RICHIESTA -
Traduci in inglese questa frase del brano sulle Chiese congolesi: «L’impressione è che il capo dello Stato lavori come se non avesse le mani libere.»

BRANO SELEZIONATO -

Giovanni Pross | Congo balcanizzato? No grazie

di Pier Maria Mazzola

Fine 2019 e inizio 2020. Due dichiarazioni di leader cristiani della Repubblica democratica del Congo risaltano sulle prime pagine della stampa e occupano anche uno spazio televisivo (Congo Live TV).

Le Chiese chiedono chiarezza

Il primo intervento è del vescovo Pascal Mukuna (a destra nel fotomontaggio; è il  legale rappresentante della comunità Assemblea cristiana di Kinshasa – Ack – e, nello stesso tempo, presidente nazionale dell’Associazione mondiale delle Chiese cristiane – Amec –, vescovo di una delle tante Chiese evangeliche presenti in Africa). Convocando a Kinshasa Una giornata di risveglio delle coscienze, il 28 dicembre 2019, ha disegnato un quadro oscuro del Paese sia sul piano politico sia sul piano amministrativo.

La prima critica è rivolta all’accordo della coalizione tra la piattaforma politica legata all’ex presidente Joseph Kabila, il Fronte comune per il Congo (Fcc), e l’autorità attuale dello Stato, rappresentata da Étienne Tshisekedi, della Coalizione per il cambiamento (Cach).

Il vescovo chiede ai capi religiosi delle diverse Chiese cristiane di far pressione perché sia reso pubblico questo accordo che sembra bloccare il lavoro del governo. L’impressione è che il capo dello Stato lavori come se non avesse le mani libere.

L’Associazione mondiale delle Chiese cristiane sottolinea che questo accordo è un sabotaggio al capo dello Stato. Si tratta di un piccolo gruppo influente che ha in ostaggio il presidente della Repubblica. Questo accordo dev’essere annullato.

Un altro obiettivo è quello di spingere per la revisione della decentralizzazione del Paese e far luce sulla destinazione del denaro raccolto dalle tasse. Quindi, la decisione di portare a conoscenza della comunità internazionale i crimini commessi negli ultimi anni in diverse località del Congo, attraverso proteste da parte dei cristiani di tutte le Chiese. Infine, questa assemblea annuncia la costituzione di osservatori e di testimoni elettorali in vista delle prossime elezioni.

DATI GREZZI -
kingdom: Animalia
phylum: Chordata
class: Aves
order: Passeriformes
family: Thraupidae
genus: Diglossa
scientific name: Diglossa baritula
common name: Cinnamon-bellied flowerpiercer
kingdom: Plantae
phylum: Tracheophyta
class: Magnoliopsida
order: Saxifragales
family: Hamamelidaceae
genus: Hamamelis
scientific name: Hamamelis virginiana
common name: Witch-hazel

--

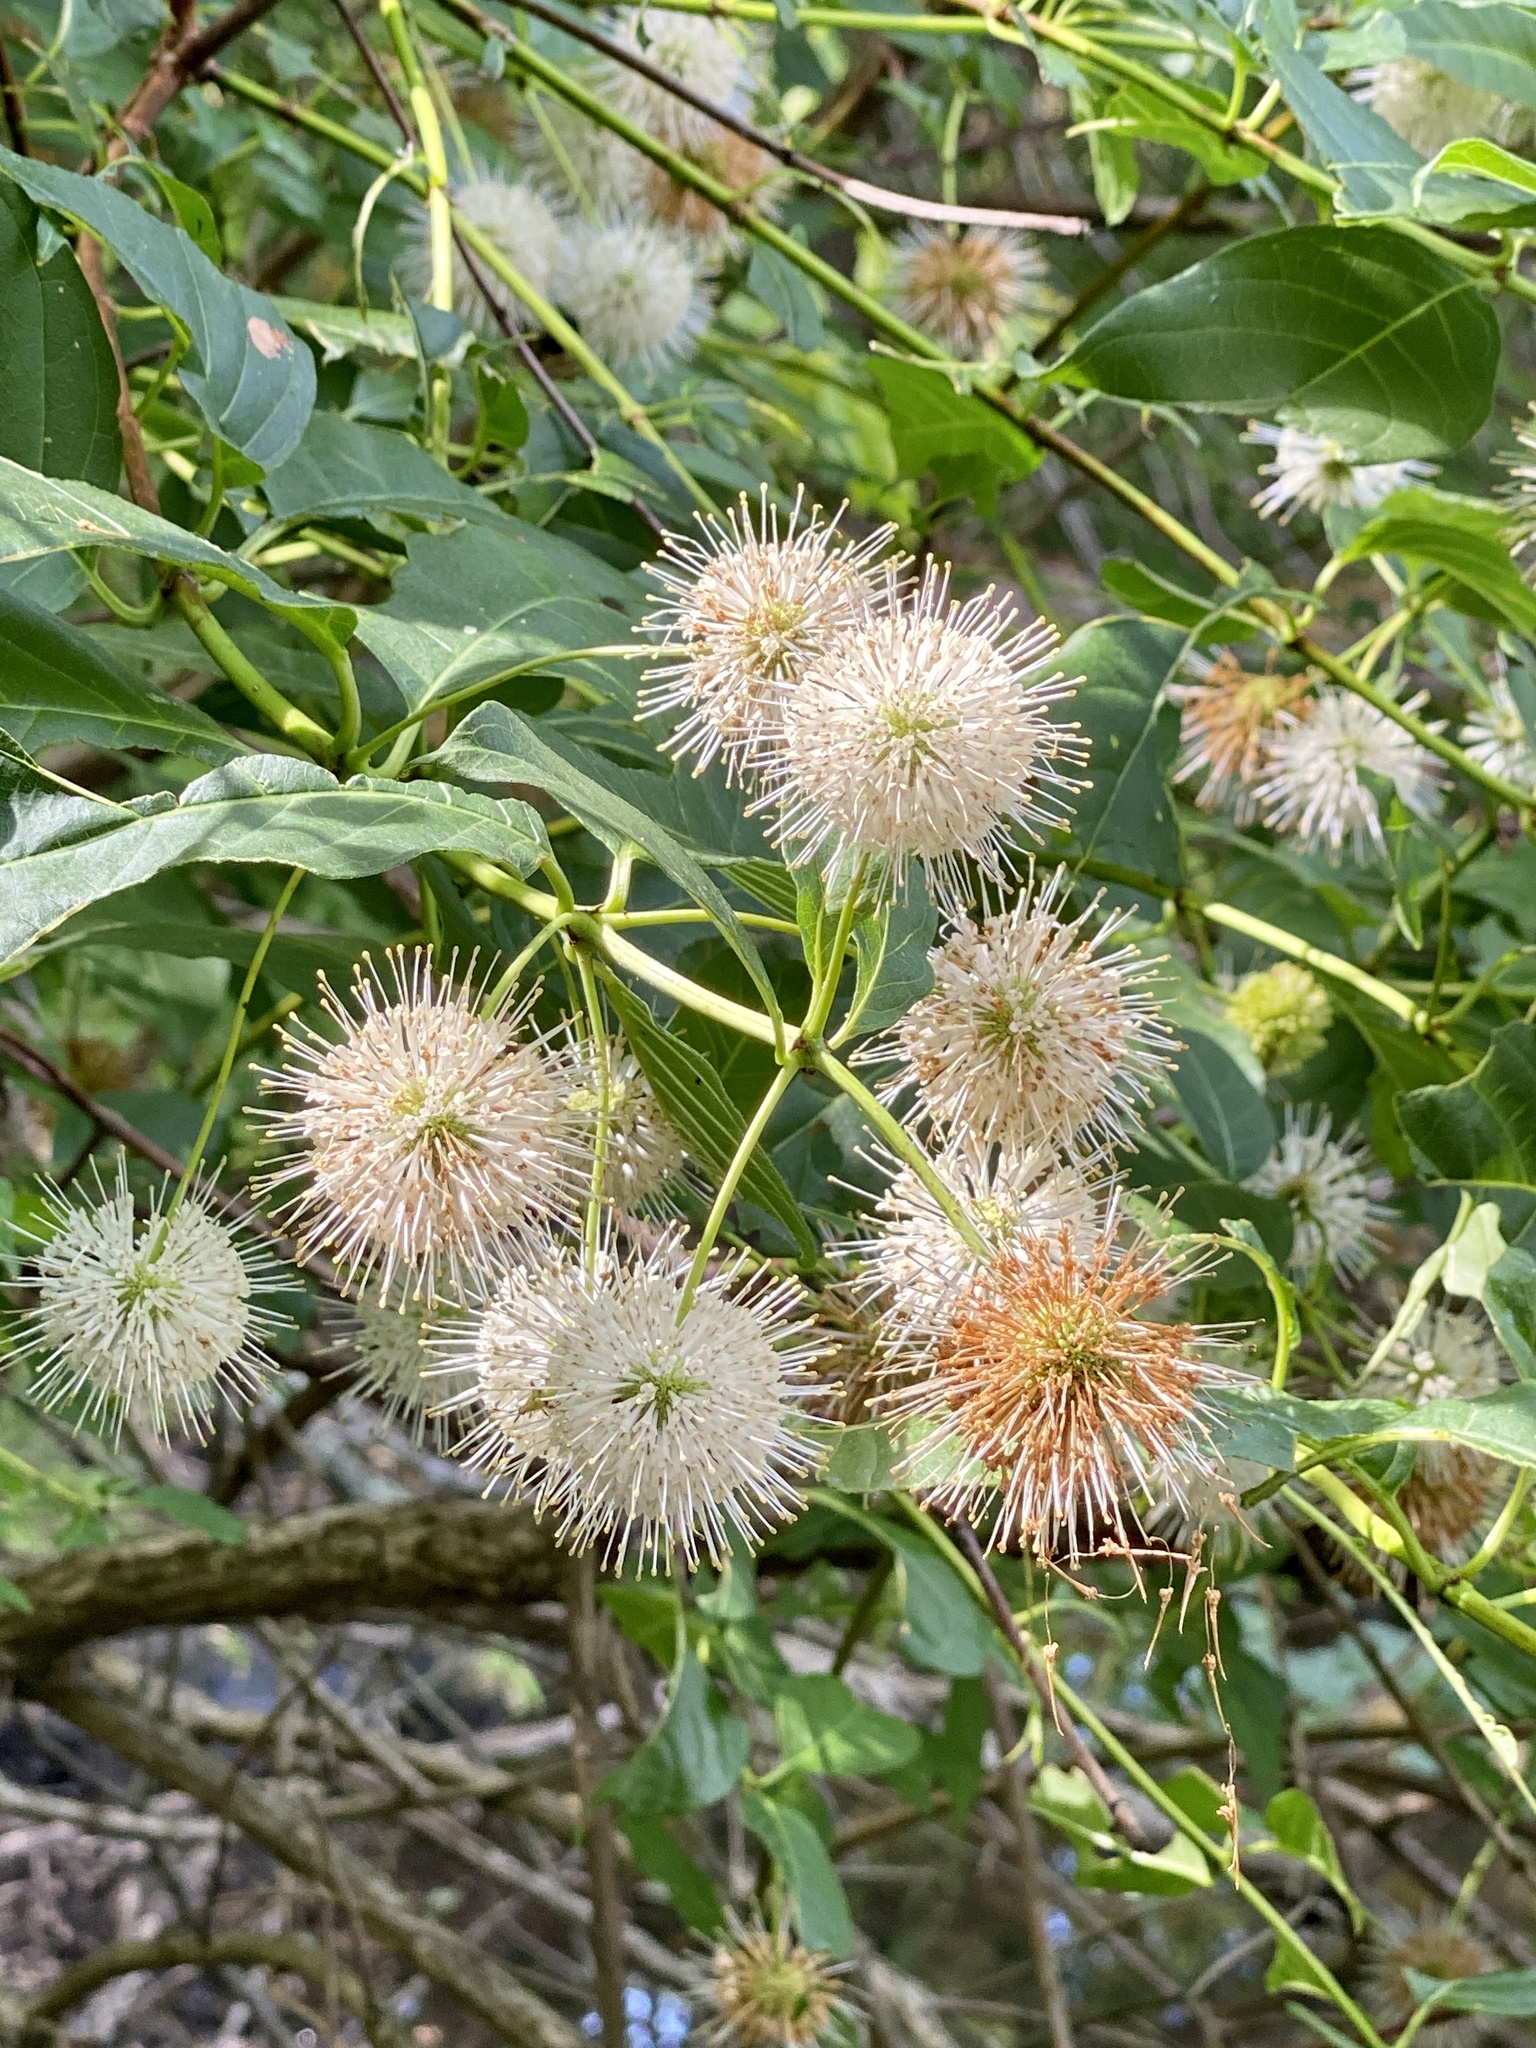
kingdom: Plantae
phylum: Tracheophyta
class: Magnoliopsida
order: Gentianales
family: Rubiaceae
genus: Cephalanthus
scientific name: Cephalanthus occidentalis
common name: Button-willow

RISULTATO DELL'ESERCIZIO -
The impression is that the head of state is working as if his hands were tied.